#BienTropPetit – En interdisant la vente aux mineurs d’un roman qui leur est destiné, la France a sombré au coeur de l’été. Le livre que le ministre de l’Intérieur, Gérald Darmanin, a mis à l’index, est coupable de pornographie. Vincent Monadé, ancien président du Centre National du Livre, sous tutelle du ministère de la Culture, décrypte les implications profondément politiques de cette censure.
ActuaLitté : Peut-on censurer un livre jeunesse ?
Vincent Monadé : Légalement, c’est tout à fait possible. Nous avons heureusement une loi sur les publications jeunesse, la loi de juillet 49, qui permet qu’on ne puisse pas écrire n’importe quoi dans des ouvrages réservés aux jeunes. Pour autant, on peut contester cette loi qui a 70 ans et devrait être rapidement revue et modernisée.
Par ailleurs, la Commission de surveillance et de contrôle des publications destinées à l’enfance et à l’adolescence, qui se prononce sur les livres, est particulièrement opaque : ainsi, qui sont les deux éditeurs jeunesse et les deux auteurs qui y siègent ? Mystère.
Wikipédia nous apprend même que Riad Sattouf fut convoqué par la police après un signalement de cette Commission... qui ne craint donc pas de se couvrir de ridicule. Elle est en outre placée auprès du Ministère de la Justice, quand elle devrait, à tout le moins, être sous la co-tutelle du Ministère de la Culture...
Laisser, en 2023, la régulation nécessaire des œuvres de jeunesse entre les mains de gens qui n’y connaissent et n’y comprennent rien, c’est cela le vrai problème sur lequel les professionnels comme le législateur devraient se pencher. Si l’attaque contre le livre publié par Thierry Magnier, remarquable éditeur qui a fait grandement progresser les questions du corps et de la sexualité dans les ouvrages jeunesse, pouvait servir à réformer cette loi vieillotte et cette commission inutile et dangereuse, ce serait déjà un progrès.
Cette censure est-elle justifiée ?
Vincent Monadé : En l’espèce non, pas du tout. L’ouvrage est clairement identifié pour un public adolescent parfaitement capable de le lire. Mais il faut toujours lutter contre le fantasme d’une adolescence qui serait désexualisée, ne se poserait pas de questions, ne chercherait pas à découvrir son corps et celui de l’autre...
Le comble de l’hypocrisie étant que le même public peut tranquillement se procurer, via le Pass Culture, du Hentaï ou de la littérature érotique sans aucune vérification. Les seuls ouvrages interdits par le dispositif sont les livres scolaires ou parascolaires...
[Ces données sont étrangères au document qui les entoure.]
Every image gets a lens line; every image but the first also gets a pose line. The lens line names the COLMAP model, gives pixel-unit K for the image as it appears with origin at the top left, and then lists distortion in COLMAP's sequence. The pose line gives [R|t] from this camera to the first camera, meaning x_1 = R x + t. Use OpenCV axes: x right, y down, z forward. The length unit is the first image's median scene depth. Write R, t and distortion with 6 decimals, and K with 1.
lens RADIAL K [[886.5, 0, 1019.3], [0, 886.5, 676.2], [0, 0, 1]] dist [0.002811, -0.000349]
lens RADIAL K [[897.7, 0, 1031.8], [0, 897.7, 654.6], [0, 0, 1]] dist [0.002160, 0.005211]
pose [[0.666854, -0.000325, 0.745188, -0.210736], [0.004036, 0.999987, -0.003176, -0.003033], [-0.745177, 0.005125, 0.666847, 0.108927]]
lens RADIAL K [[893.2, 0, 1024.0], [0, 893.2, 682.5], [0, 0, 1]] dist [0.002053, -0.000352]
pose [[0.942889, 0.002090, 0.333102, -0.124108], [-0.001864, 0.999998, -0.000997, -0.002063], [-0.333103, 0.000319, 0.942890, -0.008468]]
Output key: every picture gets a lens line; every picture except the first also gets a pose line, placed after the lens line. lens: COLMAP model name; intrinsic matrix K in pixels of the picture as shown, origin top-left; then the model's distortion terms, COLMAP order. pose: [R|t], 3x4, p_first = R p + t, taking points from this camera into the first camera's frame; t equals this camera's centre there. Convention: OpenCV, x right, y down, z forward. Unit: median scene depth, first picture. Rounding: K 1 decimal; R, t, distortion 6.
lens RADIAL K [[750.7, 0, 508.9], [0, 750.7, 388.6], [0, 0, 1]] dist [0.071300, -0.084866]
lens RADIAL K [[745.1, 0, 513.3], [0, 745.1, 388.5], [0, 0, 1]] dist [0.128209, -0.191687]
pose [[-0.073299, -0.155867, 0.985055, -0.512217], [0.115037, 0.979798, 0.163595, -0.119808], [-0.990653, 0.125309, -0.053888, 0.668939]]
Cibler un ouvrage spécifiquement publié dans une collection jeunesse pour l’interdire de vente aux mineurs, et donc le tuer commercialement est assez inédit, mais en dit long sur la dérive réactionnaire à l’œuvre.
Quelles sont les implications, politiquement ?
Vincent Monadé : À mon sens, trois choses sont à comprendre et retenir. Tout d’abord, l’attitude délibérée du ministre de l’Intérieur enclin à des positions très conservatrices : on comprend bien que cette stratégie a pour but, en vue de 2027, de siphonner un électorat d’extrême droite – pourtant bien plus complexe que ces petits calculs. (...)
le maintien de la position du Ministère après que l’affaire a été dévoilée par Actualitté, et alors qu’elle commence à faire du bruit, montre bien une posture politicienne, qui est celle de ce ministre depuis quelques années, dans un décalque sans vision du positionnement passé de Nicolas Sarkozy.
Deuxièmement, la très grande faiblesse du Ministère de la Culture, dont le silence assourdissant effraie. C’est pascalien... Qu’il n’y ait aucune réaction alors que, fait rarissime, un livre pour la jeunesse est censuré en France dévoile la peur qu’inspire la place Beauvau à la rue de Valois. Madame Abdul Malak, bien au contraire, gagnerait à s’exprimer avec clarté et contrer publiquement son collègue : on est fort aussi par les ennemis qu’on se fait.
Enfin, s’exprime le double jeu permanent du Président de la République. On ne peut pas vouloir une Maison du dessin satirique et du dessin de presse en hommage, aussi, à Charlie Hebdo et censurer un livre jeunesse. (...)
On ne peut qu’espérer que, très rapidement, le Syndicat national de l’Édition, le Syndicat de la Librairie française et l’ensemble des organisations d’auteurs apporteraient leur soutien à Thierry Magnier et à son auteur. Le mien est total.